TO BE DONE
a - In the transcript about New York City school funding, who does Cafferty say is making much more than the principals?
b - Write out the New York City school funding transcript from "CAFFERTY: Sandra, Jack" up to and including "all it takes?".
c - Extend the transcript about New York City school funding, starting after its last sentence.

PROVIDED TEXT
(begin)

CAFFERTY: Sandra, Jack Cafferty. Talking about money and how much money it takes to run the public schools. We spend, per student in New York City, some exorbitant amount of money per student, in the public schools, and yet the test scores aren't what they should be. The students are graduating four years, somewhere in the neighborhood of 50 percent. The dropout rate is unacceptable. You have janitors in these schools that are making much more than the principals in charge of the kids' education.

Is throwing money at the problem all it takes?

I think the answer, obviously, is not. What I'm leading up to is -- what do you think ought to be done, besides just spending more money, which doesn't seem to work.

FELDMAN: Jack, I'm very familiar with the New York City Schools.

CAFFERTY: I know you are. That's why I asked you about them.

FELDMAN: I spent my life in them. The fact ever the matter, we just had a judge and now supreme court oppose a case brought about the inequities. The kids in New York City who have tremendous needs compared to kids in a lot of school systems right outside the city are not being funded at the rate -- I think funded at like 50 percent of what kids in wealthier school districts are funded at. Now, having said that, having said, that we need more funding for the kids in New York City, I always say, we don't just want to throw money at the schools. We want to spend the money on what works, and we know what works. There are proven programs that work.

(end)

PROVIDED DATA
(begin)

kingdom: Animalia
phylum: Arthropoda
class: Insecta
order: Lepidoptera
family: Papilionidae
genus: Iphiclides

(end)

ANSWERS TO THE EXERCISE
a - The janitors in these schools.

b -
CAFFERTY: Sandra, Jack Cafferty. Talking about money and how much money it takes to run the public schools. We spend, per student in New York City, some exorbitant amount of money per student, in the public schools, and yet the test scores aren't what they should be. The students are graduating four years, somewhere in the neighborhood of 50 percent. The dropout rate is unacceptable. You have janitors in these schools that are making much more than the principals in charge of the kids' education.

Is throwing money at the problem all it takes?

c -
We know that children who come in with disadvantages need more time. So you have a longer day. You have a longer year. We had over 100 schools in what was called the chancellor's district since been dismantled I think, unfortunately so, that began to make double digit improvements, because those elements were put in place, and it was an incremental increase. It wasn't a huge bunch of money thrown at the schools. It was money spent on what we know works. Teacher training, a longer day, because the kids need more time instructionally. A longer year, especially for those children who need the time in the summer to make it up.

CAFFERTY: Sure. FELDMAN: And those are the kinds of things we should be spending money on. On quality preschool. We know that poor kids in big urban districts like New York come in behind their more advantaged peers in things like vocabulary, significantly behind. Well, let's have a quality preschool program for them. That enables them to catch up. I proposed bringing kids into kindergarten a couple of months early and keeping them in the summer between kindergarten and 1st grade. We call it kindergarten-plus. It's going to be considered by the Senate shortly.

This is...

CAFFERTY: Sandra...

FELDMAN: These thing does not cost huge amounts of money, but they do cost money and they do work.

CAFFERTY: I apologize for interrupting. I'm up against the clock. I covered your activities as the head of the teachers here in the New York City a good number of years doing local news in the city. The teachers never had at good of leadership, I think, maybe they had when you were here. Thank you for being on IN THE MONEY. I appreciate it. We'll perhaps discuss these issues at a future time.

Sandra Feldman, president of American Federation of Teachers.

Speaking of money, paying bills of our own. We are going to stop for a minute.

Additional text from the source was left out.